> **Exercise**
Omit the images and output every line of the data below exactly.

> **Supplied material**
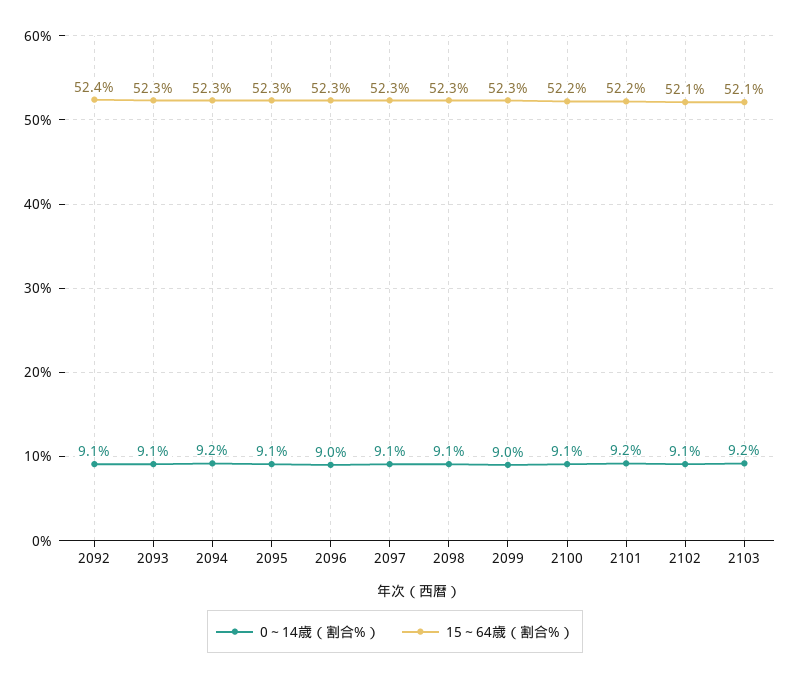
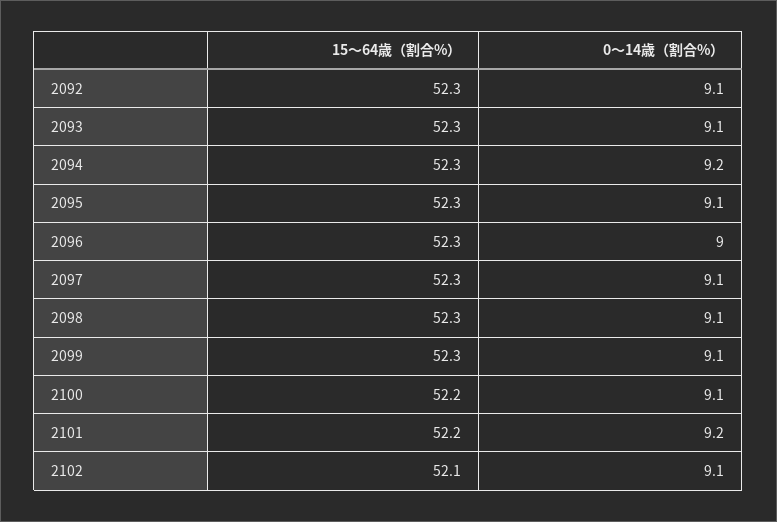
  {
    "0～14歳（割合%）": {
      "2092": 9.1,
      "2093": 9.1,
      "2094": 9.2,
      "2095": 9.1,
      "2096": 9,
      "2097": 9.1,
      "2098": 9.1,
-     "2099": 9,
+     "2099": 9.1,
      "2100": 9.1,
      "2101": 9.2,
-     "2102": 9.1,
+     "2102": 9.1
-     "2103": 9.2
    },
    "15～64歳（割合%）": {
-     "2092": 52.4,
+     "2092": 52.3,
      "2093": 52.3,
      "2094": 52.3,
      "2095": 52.3,
      "2096": 52.3,
      "2097": 52.3,
      "2098": 52.3,
      "2099": 52.3,
      "2100": 52.2,
      "2101": 52.2,
-     "2102": 52.1,
+     "2102": 52.1
-     "2103": 52.1
    }
  }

> **Finished exercise**
  {
    "0～14歳（割合%）": {
      "2092": 9.1,
      "2093": 9.1,
      "2094": 9.2,
      "2095": 9.1,
      "2096": 9,
      "2097": 9.1,
      "2098": 9.1,
-     "2099": 9,
+     "2099": 9.1,
      "2100": 9.1,
      "2101": 9.2,
-     "2102": 9.1,
+     "2102": 9.1
-     "2103": 9.2
    },
    "15～64歳（割合%）": {
-     "2092": 52.4,
+     "2092": 52.3,
      "2093": 52.3,
      "2094": 52.3,
      "2095": 52.3,
      "2096": 52.3,
      "2097": 52.3,
      "2098": 52.3,
      "2099": 52.3,
      "2100": 52.2,
      "2101": 52.2,
-     "2102": 52.1,
+     "2102": 52.1
-     "2103": 52.1
    }
  }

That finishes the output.